Laut Manukian versuchte der armenische Parlamentspräsident Levon Ter-Petrossian vergeblich, mit Gorbatschow über die Kämpfe zu sprechen. Nach anderen Berichten sollen armenische Regierungsbehörden mit dem Berater Gorbatschows und Mitglied des Nationalen Sicherheitsrats Primakow beraten haben. Dabei sei es um die Lieferung von Lebensmitteln und Medikamenten in das Kampfgebiet gegangen. Ob auch von einer politischen Lösung des jüngsten Konflikts die Rede war, ging aus den Berichten nicht hervor. Das Dorf Getatschen sei am Mittwoch noch von Panzerwagen eingekreist worden. Die Dorfbewohner hätten mit den sowjetischen Truppen verhandelt.
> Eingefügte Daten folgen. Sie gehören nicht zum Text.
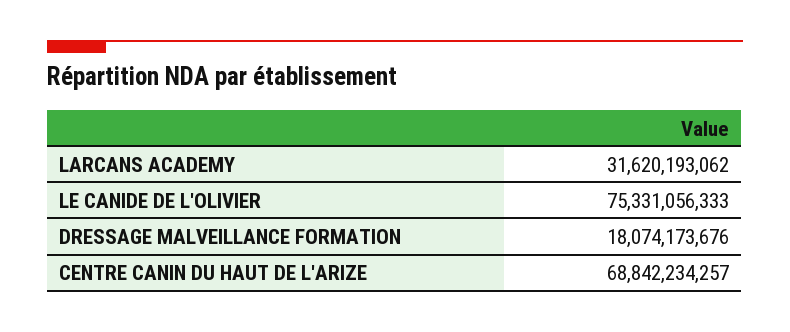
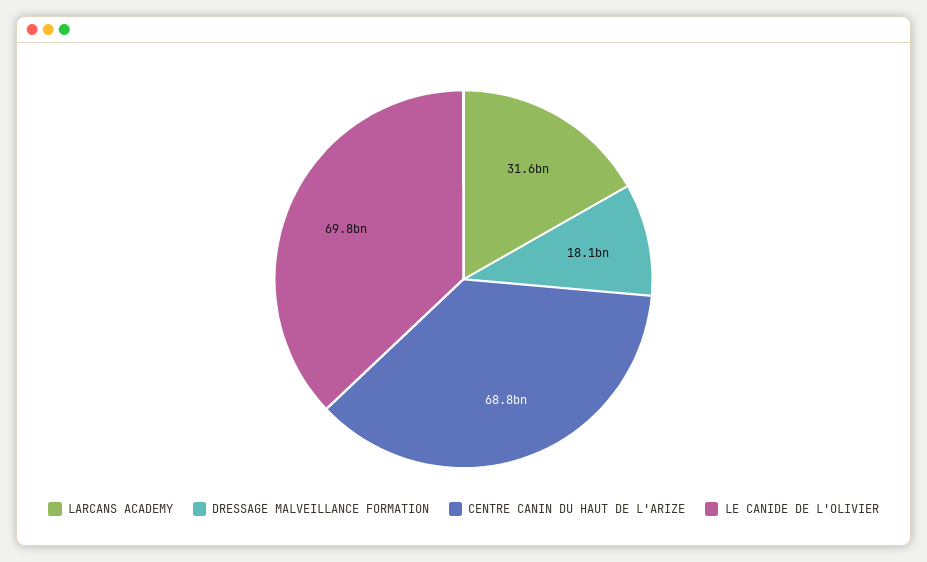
LE CANIDE DE L'OLIVIER: 75331056333 -> 69800000000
Die aserbaidschanische Nachrichtenagentur 'AZTAg‘ brachte natürlich eine andere Version der Ereignisse. Danach hätten aserbaidschanische Milizen „einen Vorposten des armenischen Terrorismus ausgehoben“ und dort Container mit einer nicht näher bezeichneten Flüssigkeit entdeckt. Damit hätten die Armenier das Trinkwasser verseuchen wollen.

Das Oberhaupt der armenischen Kirche, Katholikos Wasken I., veröffentlichte am Mittwoch eine Erklärung, in der er die jüngsten Gewaltakte als Versuch bezeichnete, „das armenische Volk in den umkämpften Gebieten auszurotten“. Armenien hat sich im Gegensatz zu Aserbaidschan an der Abstimmung über den Unionsvertrag nicht beteiligt und bislang, wiederum im Gegensatz zu den Asaris, keine Absicht erkennen lassen, der neuen Union beizutreten. Es steht daher unter starkem Druck der Zentrale.